Pressure cookers are one of those appliances you either have and use all the time or really have no clue about. I, for one, was a long time, card-carrying member the latter category. I had actually been gifted one a long time ago, and although I had always heard previously just how indispensable a pressure cooker can be — especially when it came to cooking foods like meats and beans quickly with tender, succulent results — I always managed to come up with a seemingly endless amount of excuses to avoid figuring out how to use mine. For some inexplicable reason, I found my pressure cooker so totally intimidating , that it sat untouched in my closet for years before I finally decided to take the plunge. Once I did, I couldn’t stop using it.

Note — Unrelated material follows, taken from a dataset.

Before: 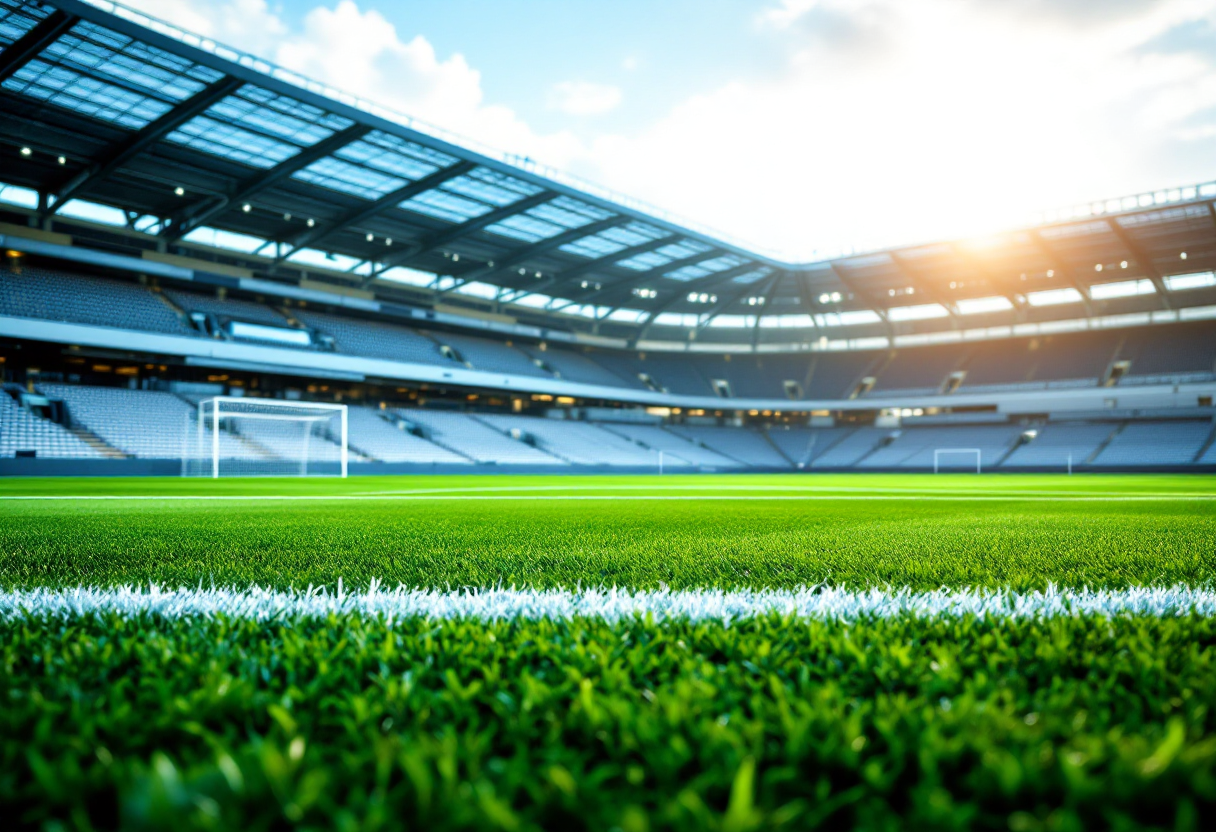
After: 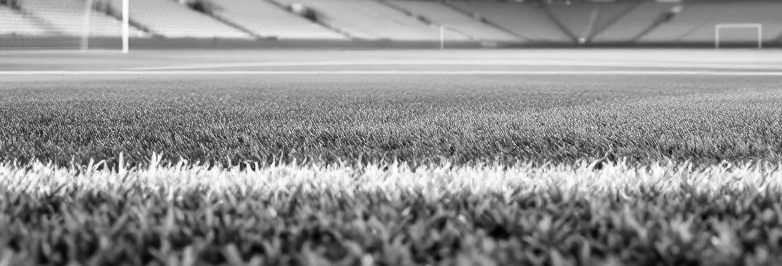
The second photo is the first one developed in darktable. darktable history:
crop: left 18.091%, top 51.13%, right 17.525%, bottom 16.85%
monochrome: on, module defaults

Chloe is an obsessive bean eater, but with the requisite eight-plus hours of soaking and simmering to make most beans fresh, cooking them always presented a real challenge for me. The pressure cooker did away with all that. My friend Nilva grew up using a pressure cooker daily, and so she gave me a crash course in how to use one to make beans fresh in a fraction of the time. Much to my surprise, it couldn’t have been easier. All it required was dumping in all of my ingredients and locking the lid. 40 minutes later, alerted by a whistle as loud as a freight train and a beautiful geyser of steam bursting from the spout, my beans were done and indeed they tasted as superior as the best ones I had ever had.
Pressure Cooker Pinto Beans
- 1 pound dry pinto beans
- 1 small onion, finely chopped
- 1 garlic clove, minced
- 1 bunch cilantro stems, tied together with butcher\'s twine
- 7 cups water
- 1 1/2 teaspoons kosher salt
- 1 teaspoon ground cumin
- Combine all the ingredients in a pressure cooker and, following the manufacturer’s directions, cover and lock the lid and cook on high pressure for 40 minutes.
- Allow the steam to release completely (again, following manufacturer’s directions) before opening the pressure cooker lid.